[Dataset entries]
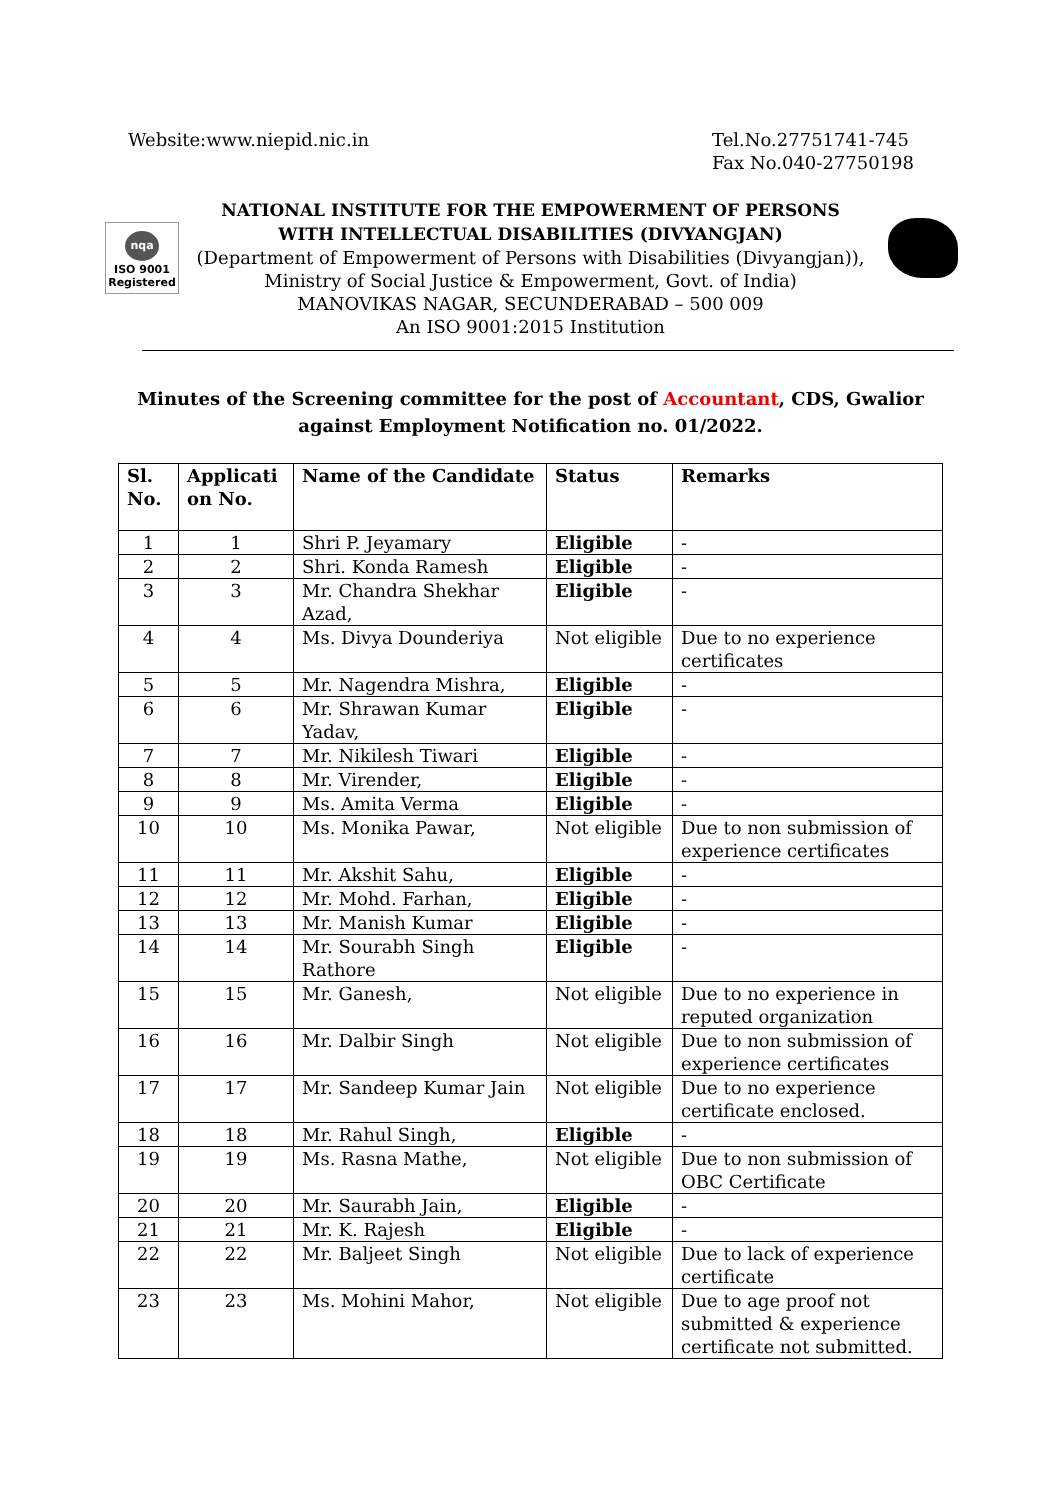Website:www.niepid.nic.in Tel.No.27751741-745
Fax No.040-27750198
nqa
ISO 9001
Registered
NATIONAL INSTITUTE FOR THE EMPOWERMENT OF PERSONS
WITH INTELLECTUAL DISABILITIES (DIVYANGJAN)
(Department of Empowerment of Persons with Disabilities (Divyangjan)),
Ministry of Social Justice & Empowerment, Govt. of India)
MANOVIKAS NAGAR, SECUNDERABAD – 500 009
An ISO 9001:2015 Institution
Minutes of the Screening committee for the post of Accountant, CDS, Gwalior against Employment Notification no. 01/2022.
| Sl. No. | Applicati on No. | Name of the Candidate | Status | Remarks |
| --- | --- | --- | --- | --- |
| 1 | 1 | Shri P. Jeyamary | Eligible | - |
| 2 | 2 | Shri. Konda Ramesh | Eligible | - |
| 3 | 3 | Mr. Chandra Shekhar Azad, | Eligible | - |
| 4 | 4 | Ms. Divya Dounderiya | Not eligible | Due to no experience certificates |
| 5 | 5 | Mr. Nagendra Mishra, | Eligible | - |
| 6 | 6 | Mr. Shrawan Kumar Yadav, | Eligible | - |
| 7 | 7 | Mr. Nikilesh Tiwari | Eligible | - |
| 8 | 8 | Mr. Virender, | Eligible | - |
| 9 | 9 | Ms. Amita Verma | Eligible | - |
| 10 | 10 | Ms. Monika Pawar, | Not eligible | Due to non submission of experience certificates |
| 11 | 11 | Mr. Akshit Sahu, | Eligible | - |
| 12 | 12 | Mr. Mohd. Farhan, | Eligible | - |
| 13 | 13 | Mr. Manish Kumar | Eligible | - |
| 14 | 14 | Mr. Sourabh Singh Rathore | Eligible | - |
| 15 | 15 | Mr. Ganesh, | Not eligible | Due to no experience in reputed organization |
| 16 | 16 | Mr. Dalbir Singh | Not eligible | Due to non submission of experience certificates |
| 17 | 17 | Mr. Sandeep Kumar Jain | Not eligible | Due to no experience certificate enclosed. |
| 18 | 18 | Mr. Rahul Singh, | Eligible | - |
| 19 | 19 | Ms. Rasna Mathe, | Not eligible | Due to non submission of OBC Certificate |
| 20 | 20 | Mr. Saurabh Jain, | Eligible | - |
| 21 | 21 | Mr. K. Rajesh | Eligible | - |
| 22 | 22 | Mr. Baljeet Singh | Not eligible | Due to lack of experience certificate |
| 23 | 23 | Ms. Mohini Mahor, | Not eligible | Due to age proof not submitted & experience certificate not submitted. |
[/Dataset entries]
Aim of the exercise: Omitting all images, print the listing exactly.

Response:
Website:www.niepid.nic.in Tel.No.27751741-745
Fax No.040-27750198
nqa
ISO 9001
Registered
NATIONAL INSTITUTE FOR THE EMPOWERMENT OF PERSONS
WITH INTELLECTUAL DISABILITIES (DIVYANGJAN)
(Department of Empowerment of Persons with Disabilities (Divyangjan)),
Ministry of Social Justice & Empowerment, Govt. of India)
MANOVIKAS NAGAR, SECUNDERABAD – 500 009
An ISO 9001:2015 Institution
Minutes of the Screening committee for the post of Accountant, CDS, Gwalior against Employment Notification no. 01/2022.
| Sl. No. | Applicati on No. | Name of the Candidate | Status | Remarks |
| --- | --- | --- | --- | --- |
| 1 | 1 | Shri P. Jeyamary | Eligible | - |
| 2 | 2 | Shri. Konda Ramesh | Eligible | - |
| 3 | 3 | Mr. Chandra Shekhar Azad, | Eligible | - |
| 4 | 4 | Ms. Divya Dounderiya | Not eligible | Due to no experience certificates |
| 5 | 5 | Mr. Nagendra Mishra, | Eligible | - |
| 6 | 6 | Mr. Shrawan Kumar Yadav, | Eligible | - |
| 7 | 7 | Mr. Nikilesh Tiwari | Eligible | - |
| 8 | 8 | Mr. Virender, | Eligible | - |
| 9 | 9 | Ms. Amita Verma | Eligible | - |
| 10 | 10 | Ms. Monika Pawar, | Not eligible | Due to non submission of experience certificates |
| 11 | 11 | Mr. Akshit Sahu, | Eligible | - |
| 12 | 12 | Mr. Mohd. Farhan, | Eligible | - |
| 13 | 13 | Mr. Manish Kumar | Eligible | - |
| 14 | 14 | Mr. Sourabh Singh Rathore | Eligible | - |
| 15 | 15 | Mr. Ganesh, | Not eligible | Due to no experience in reputed organization |
| 16 | 16 | Mr. Dalbir Singh | Not eligible | Due to non submission of experience certificates |
| 17 | 17 | Mr. Sandeep Kumar Jain | Not eligible | Due to no experience certificate enclosed. |
| 18 | 18 | Mr. Rahul Singh, | Eligible | - |
| 19 | 19 | Ms. Rasna Mathe, | Not eligible | Due to non submission of OBC Certificate |
| 20 | 20 | Mr. Saurabh Jain, | Eligible | - |
| 21 | 21 | Mr. K. Rajesh | Eligible | - |
| 22 | 22 | Mr. Baljeet Singh | Not eligible | Due to lack of experience certificate |
| 23 | 23 | Ms. Mohini Mahor, | Not eligible | Due to age proof not submitted & experience certificate not submitted. |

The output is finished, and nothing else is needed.